[TASK]
Give an exact copy of the lines from the beginning of the listing below to the "(642, 298) = (472, 348): candle -> globe" line, inclusive.

[EXCERPTED DATA]
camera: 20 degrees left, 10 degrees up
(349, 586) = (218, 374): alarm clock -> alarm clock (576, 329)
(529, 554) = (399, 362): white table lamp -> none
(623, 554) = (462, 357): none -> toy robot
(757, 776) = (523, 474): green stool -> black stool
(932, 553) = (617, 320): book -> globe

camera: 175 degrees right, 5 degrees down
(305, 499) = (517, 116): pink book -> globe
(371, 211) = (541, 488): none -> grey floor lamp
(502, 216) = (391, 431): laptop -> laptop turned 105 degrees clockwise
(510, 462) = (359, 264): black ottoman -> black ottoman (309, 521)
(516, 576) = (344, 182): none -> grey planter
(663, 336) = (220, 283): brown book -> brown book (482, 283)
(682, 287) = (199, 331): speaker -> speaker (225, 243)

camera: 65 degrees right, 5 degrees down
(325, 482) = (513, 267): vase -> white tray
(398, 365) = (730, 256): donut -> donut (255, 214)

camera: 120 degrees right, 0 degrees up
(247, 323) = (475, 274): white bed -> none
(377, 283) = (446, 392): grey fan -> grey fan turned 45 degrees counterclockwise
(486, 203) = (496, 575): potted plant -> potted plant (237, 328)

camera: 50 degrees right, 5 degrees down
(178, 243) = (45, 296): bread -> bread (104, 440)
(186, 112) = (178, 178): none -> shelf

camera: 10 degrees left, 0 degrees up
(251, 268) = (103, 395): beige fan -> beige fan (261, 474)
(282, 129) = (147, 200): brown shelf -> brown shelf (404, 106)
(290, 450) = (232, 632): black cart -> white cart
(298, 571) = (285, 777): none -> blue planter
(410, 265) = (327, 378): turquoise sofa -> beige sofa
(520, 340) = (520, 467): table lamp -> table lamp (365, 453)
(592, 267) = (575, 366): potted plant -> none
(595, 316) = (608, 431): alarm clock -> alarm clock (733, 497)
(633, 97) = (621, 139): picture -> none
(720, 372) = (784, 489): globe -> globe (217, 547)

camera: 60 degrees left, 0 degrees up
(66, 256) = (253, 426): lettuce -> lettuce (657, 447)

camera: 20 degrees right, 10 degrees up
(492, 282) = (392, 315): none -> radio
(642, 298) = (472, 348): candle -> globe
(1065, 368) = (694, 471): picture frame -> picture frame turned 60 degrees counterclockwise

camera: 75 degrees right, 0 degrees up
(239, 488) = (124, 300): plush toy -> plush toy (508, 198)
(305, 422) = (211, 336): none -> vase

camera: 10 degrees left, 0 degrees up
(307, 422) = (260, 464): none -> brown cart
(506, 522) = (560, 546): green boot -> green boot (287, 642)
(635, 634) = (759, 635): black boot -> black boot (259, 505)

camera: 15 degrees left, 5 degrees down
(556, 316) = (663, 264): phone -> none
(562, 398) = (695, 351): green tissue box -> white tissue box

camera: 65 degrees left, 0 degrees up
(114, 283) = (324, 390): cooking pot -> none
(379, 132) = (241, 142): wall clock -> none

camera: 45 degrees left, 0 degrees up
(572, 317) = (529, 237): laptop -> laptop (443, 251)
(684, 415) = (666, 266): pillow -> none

[TASK RESPONSE]
camera: 20 degrees left, 10 degrees up
(349, 586) = (218, 374): alarm clock -> alarm clock (576, 329)
(529, 554) = (399, 362): white table lamp -> none
(623, 554) = (462, 357): none -> toy robot
(757, 776) = (523, 474): green stool -> black stool
(932, 553) = (617, 320): book -> globe

camera: 175 degrees right, 5 degrees down
(305, 499) = (517, 116): pink book -> globe
(371, 211) = (541, 488): none -> grey floor lamp
(502, 216) = (391, 431): laptop -> laptop turned 105 degrees clockwise
(510, 462) = (359, 264): black ottoman -> black ottoman (309, 521)
(516, 576) = (344, 182): none -> grey planter
(663, 336) = (220, 283): brown book -> brown book (482, 283)
(682, 287) = (199, 331): speaker -> speaker (225, 243)

camera: 65 degrees right, 5 degrees down
(325, 482) = (513, 267): vase -> white tray
(398, 365) = (730, 256): donut -> donut (255, 214)

camera: 120 degrees right, 0 degrees up
(247, 323) = (475, 274): white bed -> none
(377, 283) = (446, 392): grey fan -> grey fan turned 45 degrees counterclockwise
(486, 203) = (496, 575): potted plant -> potted plant (237, 328)

camera: 50 degrees right, 5 degrees down
(178, 243) = (45, 296): bread -> bread (104, 440)
(186, 112) = (178, 178): none -> shelf

camera: 10 degrees left, 0 degrees up
(251, 268) = (103, 395): beige fan -> beige fan (261, 474)
(282, 129) = (147, 200): brown shelf -> brown shelf (404, 106)
(290, 450) = (232, 632): black cart -> white cart
(298, 571) = (285, 777): none -> blue planter
(410, 265) = (327, 378): turquoise sofa -> beige sofa
(520, 340) = (520, 467): table lamp -> table lamp (365, 453)
(592, 267) = (575, 366): potted plant -> none
(595, 316) = (608, 431): alarm clock -> alarm clock (733, 497)
(633, 97) = (621, 139): picture -> none
(720, 372) = (784, 489): globe -> globe (217, 547)

camera: 60 degrees left, 0 degrees up
(66, 256) = (253, 426): lettuce -> lettuce (657, 447)

camera: 20 degrees right, 10 degrees up
(492, 282) = (392, 315): none -> radio
(642, 298) = (472, 348): candle -> globe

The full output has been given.